# Becoming harder to train. Not as motivated



## Brave (Oct 26, 2012)

Welcome to the hell that is a teenage puppy. You can try higher value treats but for us, we just have to go back to basics and change up what we use as rewards. My teenager (she's 11 months old atm) responds best to affection and touching. Treats at this point just get her to guess what I want in her impatience to eat. Keep going. You'll get through this. The general consensus is to go back to basics as if they are learning it for the first time.


----------



## Megora (Jun 7, 2010)

What does your trainer recommend - or what's going on in classes? 

I'm going to a private shortly with both my dogs - and I take privates with somebody who puts 100% focus on building drive and motivating happy working dogs. 

That might be a direction you need to go.

With my 10 month old - I don't 100% use treats to motivate. It's more like 40/60 - treats/play. It's also about doing things right the first time. 

When you teach a dog to sit - you give a command or present a situation where the dog knows that if he sits, he will immediately get a treat (first step). This because he will get a treat now or later.

But sometimes people get sloppy in training and reward the dogs for sitting on second or third commands. <= What this teaches the dog is they don't HAVE to sit right away. They can sit after a while when they are ready.

Same thing for training heeling/walking. You should only give treats when the moment is perfect. The dog has walked 3 strides with perfect attention and brisk movement - JACKPOT. But a lot of people chain feed the dog while he walks next to them - his head down, his nose catching scents (sniffing the floor or airsniffing), ears and tail perking up while he's looking at something else. The reasons people have for feeding the dog treats in these situations is because they are not pulling. But you are reinforcing distracted behavior - which might lead to pulling. And you are also making treats less valuable because you are just giving too many without asking anything of the dog. 

Might add that the bit about distracted walking is why I do not bring treats with when walking my dogs around the block and why we DO NOT train when walking around the block. Training is special. And it's easier to be sharp and precise when in controlled situations as the dog can handle. 

Walks to me - are the dog's time. I think dogs should get to sniff and daydream just like I'm sniffing the air and daydreaming on the other end of the lead. You don't want to be constantly nagging or stuffing your dog's face while walking. This just breaks training purposes. 

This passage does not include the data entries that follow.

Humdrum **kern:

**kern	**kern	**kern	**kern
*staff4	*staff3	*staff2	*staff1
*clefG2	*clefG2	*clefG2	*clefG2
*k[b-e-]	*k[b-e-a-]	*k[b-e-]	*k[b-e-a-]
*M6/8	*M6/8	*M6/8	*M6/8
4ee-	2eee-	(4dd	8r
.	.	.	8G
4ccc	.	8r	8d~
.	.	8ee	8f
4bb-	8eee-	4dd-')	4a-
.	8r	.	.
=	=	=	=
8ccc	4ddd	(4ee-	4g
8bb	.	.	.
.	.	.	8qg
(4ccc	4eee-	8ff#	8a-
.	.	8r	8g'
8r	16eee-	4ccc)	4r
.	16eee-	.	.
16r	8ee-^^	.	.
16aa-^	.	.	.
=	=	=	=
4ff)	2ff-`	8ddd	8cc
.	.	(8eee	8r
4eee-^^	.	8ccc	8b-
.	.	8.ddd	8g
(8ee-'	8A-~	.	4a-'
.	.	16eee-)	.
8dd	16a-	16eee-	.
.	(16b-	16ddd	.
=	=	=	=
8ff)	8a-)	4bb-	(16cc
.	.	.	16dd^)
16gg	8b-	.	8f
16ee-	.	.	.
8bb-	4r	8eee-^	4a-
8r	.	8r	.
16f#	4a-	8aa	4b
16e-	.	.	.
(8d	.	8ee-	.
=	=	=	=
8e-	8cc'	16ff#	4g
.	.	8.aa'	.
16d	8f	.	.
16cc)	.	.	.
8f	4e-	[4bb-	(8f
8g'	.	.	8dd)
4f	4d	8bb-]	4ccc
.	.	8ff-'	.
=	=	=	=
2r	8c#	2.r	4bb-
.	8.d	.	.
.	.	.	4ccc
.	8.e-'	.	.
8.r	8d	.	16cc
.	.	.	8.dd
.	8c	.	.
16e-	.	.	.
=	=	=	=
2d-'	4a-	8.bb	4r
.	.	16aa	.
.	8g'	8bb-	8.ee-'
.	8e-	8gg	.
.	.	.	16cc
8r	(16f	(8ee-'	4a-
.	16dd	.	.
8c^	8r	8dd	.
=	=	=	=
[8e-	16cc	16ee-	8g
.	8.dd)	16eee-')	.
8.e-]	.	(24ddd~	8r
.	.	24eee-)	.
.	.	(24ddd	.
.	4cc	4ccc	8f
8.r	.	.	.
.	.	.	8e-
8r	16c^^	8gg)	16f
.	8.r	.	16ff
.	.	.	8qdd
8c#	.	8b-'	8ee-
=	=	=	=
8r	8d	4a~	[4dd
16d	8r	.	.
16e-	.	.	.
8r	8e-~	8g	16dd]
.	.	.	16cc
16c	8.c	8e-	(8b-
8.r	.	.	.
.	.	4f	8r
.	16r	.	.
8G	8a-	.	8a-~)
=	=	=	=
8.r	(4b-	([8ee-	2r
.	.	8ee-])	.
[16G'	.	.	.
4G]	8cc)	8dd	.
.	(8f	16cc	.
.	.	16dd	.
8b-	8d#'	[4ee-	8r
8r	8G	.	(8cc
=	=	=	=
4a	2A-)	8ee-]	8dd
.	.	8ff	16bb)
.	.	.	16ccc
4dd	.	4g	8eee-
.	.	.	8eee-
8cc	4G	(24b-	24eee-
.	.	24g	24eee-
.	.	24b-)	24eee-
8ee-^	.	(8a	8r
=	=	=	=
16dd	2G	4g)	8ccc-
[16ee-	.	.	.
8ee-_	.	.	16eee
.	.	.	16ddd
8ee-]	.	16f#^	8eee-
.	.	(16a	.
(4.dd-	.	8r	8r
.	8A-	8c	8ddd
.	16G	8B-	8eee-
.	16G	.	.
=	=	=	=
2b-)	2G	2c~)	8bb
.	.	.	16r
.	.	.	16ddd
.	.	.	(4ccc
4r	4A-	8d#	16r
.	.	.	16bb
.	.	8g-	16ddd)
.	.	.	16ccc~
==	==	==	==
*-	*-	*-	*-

Anyway - my recommendation is to switch gears and making training time special and exciting. High value treats. Short training sessions. Only give rewards when the dog is perfect. And it follows - early on, you give more help and lower the bar so the dog can be perfect. Take distractions and other options away (ie recalls in hallways where the dog has only one direction to go, etc).


----------



## nolefan (Nov 6, 2009)

Megora is right, find someone to teach you how to motivate with play as a reward half the time and you will find yourself becoming a MUCH better dog trainer. Report back here when you have tried it. It truly makes a difference.


----------



## DblTrblGolden2 (Aug 22, 2018)

We recently experienced something similar while trying to return to field training with our 1 year old. Everyone is right, stop and think about what your doing, change it up. We ended up working with a new trainer that is far more reward and motivational based. It has made a world of difference. It's definitely made us better at what we are doing. We had to stop concentrating on field work so much and go back to obedience while teaching a few new tricks. We have seen a major difference. 

Our situation is a little different because our guy had an injury, but we are all enjoying the change. I love seeing him excited to go out and train again.


----------



## ceegee (Mar 26, 2015)

Yes, make the training more interesting and upbeat!


I'll repeat a story I've told before here. A friend of mine started competing with his young agility dog, and one of their first trials was in an arena normally used for horse sports. In the first run, half way around the course, the dog abandoned his handler and ran off into a corner to sniff all the wonderful smells. My friend was philosophical when he came out of the ring. Well, he said, I guess I know what I have to do now. I have to make myself more interesting than horse poop.


That, to me, sort of sums up the whole dog-human training relationship. 



Be imaginative. Be upbeat. Keep a fast pace. Reward lots. Vary the rewards. Don't be predictable.


Best of luck! We've all been there.


----------



## savannabanna (May 22, 2018)

I put the treats away this afternoon and brought out the bouncing happy playful me and he was pretty good with the ones he knew.. back to hisself for the most part. But I don't see that working to teach him new things or further his knowledge from what he knows. I absolutely love his trainer we've had her since he was first new to us and we've learnt so.much for her. I think that it's just time to reassess the best learning method with him as.clearly treats wont do it. ? hes all over the place at his weekly group class and she pointed out that hes only after the girls. So hes clearly just very distracted


----------